Andinobates daleswansoni
- Conservation status: Endangered (IUCN 3.1)

Scientific classification
- Kingdom: Animalia
- Phylum: Chordata
- Class: Amphibia
- Order: Anura
- Family: Dendrobatidae
- Genus: Andinobates
- Species: A. daleswansoni
- Binomial name: Andinobates daleswansoni (Rueda-Almonacid, Rada, Sánchez-Pacheco, Velásquez-Álvarez, and Quevedo-Gil, 2006)
- Synonyms: Dendrobates daleswansoni Rueda-Almonacid, Rada, Sánchez-Pacheco, Velásquez-Álvarez, and Quevedo-Gil, 2006; Ranitomeya daleswansoni (Rueda-Almonacid, Rada, Sánchez-Pacheco, Velásquez-Álvarez, and Quevedo-Gil, 2006);

= Andinobates daleswansoni =

- Authority: (Rueda-Almonacid, Rada, Sánchez-Pacheco, Velásquez-Álvarez, and Quevedo-Gil, 2006)
- Conservation status: EN
- Synonyms: Dendrobates daleswansoni Rueda-Almonacid, Rada, Sánchez-Pacheco, Velásquez-Álvarez, and Quevedo-Gil, 2006, Ranitomeya daleswansoni (Rueda-Almonacid, Rada, Sánchez-Pacheco, Velásquez-Álvarez, and Quevedo-Gil, 2006)

Species of frog

Andinobates daleswansoni is a species of frog in the family Dendrobatidae. It is endemic to Colombia.

==Description==
The adult male frog measures 17.83–18.46 mm in snout-vent length and the adult female frog 19.01–19.74 mm. This frog has large, prominent eyes. This frog's tympanum is oval-shaped and partially hidden. There are disks on the toes for climbing, but the disks on the hind feet are smaller than the disks on the forefeet.

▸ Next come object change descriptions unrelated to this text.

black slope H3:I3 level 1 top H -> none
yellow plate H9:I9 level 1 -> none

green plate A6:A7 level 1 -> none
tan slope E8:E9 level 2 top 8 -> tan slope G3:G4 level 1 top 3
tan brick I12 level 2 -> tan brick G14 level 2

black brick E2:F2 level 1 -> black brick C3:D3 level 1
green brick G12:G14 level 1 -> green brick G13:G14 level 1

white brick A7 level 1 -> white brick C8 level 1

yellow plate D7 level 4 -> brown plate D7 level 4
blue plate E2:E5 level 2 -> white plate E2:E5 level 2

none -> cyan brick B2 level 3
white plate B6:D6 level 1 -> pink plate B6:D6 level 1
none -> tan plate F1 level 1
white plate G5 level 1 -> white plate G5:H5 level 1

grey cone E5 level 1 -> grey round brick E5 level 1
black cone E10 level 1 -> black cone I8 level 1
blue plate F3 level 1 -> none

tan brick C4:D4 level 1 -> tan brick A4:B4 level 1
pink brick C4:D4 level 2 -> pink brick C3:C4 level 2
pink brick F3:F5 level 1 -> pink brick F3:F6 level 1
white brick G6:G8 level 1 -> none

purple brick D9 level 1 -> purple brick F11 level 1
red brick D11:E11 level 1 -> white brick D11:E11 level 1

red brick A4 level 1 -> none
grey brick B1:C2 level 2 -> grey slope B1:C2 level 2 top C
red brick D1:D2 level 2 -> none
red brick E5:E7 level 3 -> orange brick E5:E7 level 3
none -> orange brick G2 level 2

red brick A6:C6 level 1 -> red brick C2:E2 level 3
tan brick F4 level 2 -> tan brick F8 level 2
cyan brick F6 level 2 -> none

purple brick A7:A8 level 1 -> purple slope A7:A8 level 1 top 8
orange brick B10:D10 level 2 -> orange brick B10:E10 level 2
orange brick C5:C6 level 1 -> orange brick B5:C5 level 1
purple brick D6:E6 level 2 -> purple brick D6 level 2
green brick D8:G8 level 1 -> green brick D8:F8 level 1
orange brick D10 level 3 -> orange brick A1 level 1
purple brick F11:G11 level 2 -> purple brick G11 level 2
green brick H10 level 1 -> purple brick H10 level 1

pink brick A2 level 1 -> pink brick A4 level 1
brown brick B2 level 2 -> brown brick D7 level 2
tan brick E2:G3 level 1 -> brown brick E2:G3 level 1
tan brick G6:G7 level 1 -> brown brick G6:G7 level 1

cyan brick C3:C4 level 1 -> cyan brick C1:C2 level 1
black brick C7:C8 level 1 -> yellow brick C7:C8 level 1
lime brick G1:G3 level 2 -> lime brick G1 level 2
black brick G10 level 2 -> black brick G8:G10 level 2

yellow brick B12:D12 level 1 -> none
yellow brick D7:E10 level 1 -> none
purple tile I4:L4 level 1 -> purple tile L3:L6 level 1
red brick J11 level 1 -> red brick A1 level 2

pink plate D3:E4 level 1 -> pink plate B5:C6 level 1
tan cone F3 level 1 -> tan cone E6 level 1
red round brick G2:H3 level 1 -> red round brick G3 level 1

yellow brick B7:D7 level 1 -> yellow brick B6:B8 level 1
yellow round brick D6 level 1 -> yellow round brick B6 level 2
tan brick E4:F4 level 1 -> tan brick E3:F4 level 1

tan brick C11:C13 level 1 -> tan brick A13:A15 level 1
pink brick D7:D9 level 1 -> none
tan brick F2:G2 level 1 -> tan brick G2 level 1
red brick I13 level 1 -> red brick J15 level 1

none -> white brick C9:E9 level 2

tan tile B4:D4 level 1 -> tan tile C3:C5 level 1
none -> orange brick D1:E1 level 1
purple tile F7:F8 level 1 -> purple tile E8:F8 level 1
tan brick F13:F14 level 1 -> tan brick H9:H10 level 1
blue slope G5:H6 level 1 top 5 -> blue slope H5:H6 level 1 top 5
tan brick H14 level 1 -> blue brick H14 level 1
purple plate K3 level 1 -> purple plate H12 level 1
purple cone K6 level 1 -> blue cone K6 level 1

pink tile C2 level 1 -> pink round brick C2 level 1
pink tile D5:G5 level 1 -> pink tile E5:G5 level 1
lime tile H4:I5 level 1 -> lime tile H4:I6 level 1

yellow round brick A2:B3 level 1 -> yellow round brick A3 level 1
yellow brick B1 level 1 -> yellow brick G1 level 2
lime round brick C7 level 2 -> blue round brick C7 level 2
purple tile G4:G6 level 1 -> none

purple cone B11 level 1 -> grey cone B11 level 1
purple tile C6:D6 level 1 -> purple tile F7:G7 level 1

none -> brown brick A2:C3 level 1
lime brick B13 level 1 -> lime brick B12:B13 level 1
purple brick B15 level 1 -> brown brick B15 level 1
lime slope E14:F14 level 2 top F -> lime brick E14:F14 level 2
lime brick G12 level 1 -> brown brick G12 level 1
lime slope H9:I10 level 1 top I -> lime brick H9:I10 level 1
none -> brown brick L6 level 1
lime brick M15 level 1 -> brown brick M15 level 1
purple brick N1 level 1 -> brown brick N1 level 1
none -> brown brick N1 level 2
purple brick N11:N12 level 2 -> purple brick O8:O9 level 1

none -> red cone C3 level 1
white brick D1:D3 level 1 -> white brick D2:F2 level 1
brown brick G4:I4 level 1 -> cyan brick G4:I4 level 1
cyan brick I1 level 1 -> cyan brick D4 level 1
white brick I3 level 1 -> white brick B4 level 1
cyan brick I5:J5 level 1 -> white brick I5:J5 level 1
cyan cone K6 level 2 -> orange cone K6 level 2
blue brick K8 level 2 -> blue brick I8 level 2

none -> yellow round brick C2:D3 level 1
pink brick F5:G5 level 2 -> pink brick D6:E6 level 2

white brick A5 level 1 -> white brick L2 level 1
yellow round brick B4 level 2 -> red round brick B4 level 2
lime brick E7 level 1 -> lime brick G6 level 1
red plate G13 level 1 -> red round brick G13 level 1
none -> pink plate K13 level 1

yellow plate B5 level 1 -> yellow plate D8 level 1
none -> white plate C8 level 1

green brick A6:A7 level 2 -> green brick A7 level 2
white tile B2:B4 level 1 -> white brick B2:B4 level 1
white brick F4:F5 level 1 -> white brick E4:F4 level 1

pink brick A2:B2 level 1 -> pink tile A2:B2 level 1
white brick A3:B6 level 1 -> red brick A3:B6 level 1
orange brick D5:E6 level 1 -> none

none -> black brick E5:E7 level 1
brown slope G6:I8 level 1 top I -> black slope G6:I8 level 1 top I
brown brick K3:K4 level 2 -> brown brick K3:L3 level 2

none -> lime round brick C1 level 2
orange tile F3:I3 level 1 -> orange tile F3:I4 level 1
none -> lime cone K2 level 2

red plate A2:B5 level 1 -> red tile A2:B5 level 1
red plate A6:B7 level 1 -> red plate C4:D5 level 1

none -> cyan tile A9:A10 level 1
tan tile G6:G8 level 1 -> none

The anterior of the frog's head and body is bright red and the rest of the body is brown with markings in darker and lighter shades of brown. Some frogs have yellow-orange dots on the posterior of the body and hind legs. The iris of the eye is black in color.

This frog has only four toes on each foot, which is very unusual for anurans. The first toe and the second toe are partially fused until they resemble a single toe very closely.

==Etymology==
Scientists named this frog for Dale Swanson of Spokane, Washington, who worked to preserve biodiversity, especially in the Andes.

==Habitat==
This frog lives in the wettest part of the understory of primary and secondary cloud forests. It requires holes and other places to hide on the forest floor. It can also live in partially logged habitats if there is primary forest nearby. This frog has been observed between 1800 and 2500 meters above sea level.

This frog is sympatric with Andinobates opisthomelas near 1800 meters above sea level. Scientists distinguish the two species by color: A. opisthomelas is red-orange in color with no spots.

==Reproduction==
The female frog lays eggs on leaf litter. The tadpoles have been seen swimming in water in the leaves of bromeliad plants. People have seen the tadpoles in water all year, so scientists infer that the frogs breed all year.

==Threats==
The IUCN classifies this frog as endangered. Its range is subject to deforestation in favor of agriculture and cattle grazing.

The frog's range includes one protected park: Selva de Florencia National Park. Most of the frogs believed to be currently living live in this park.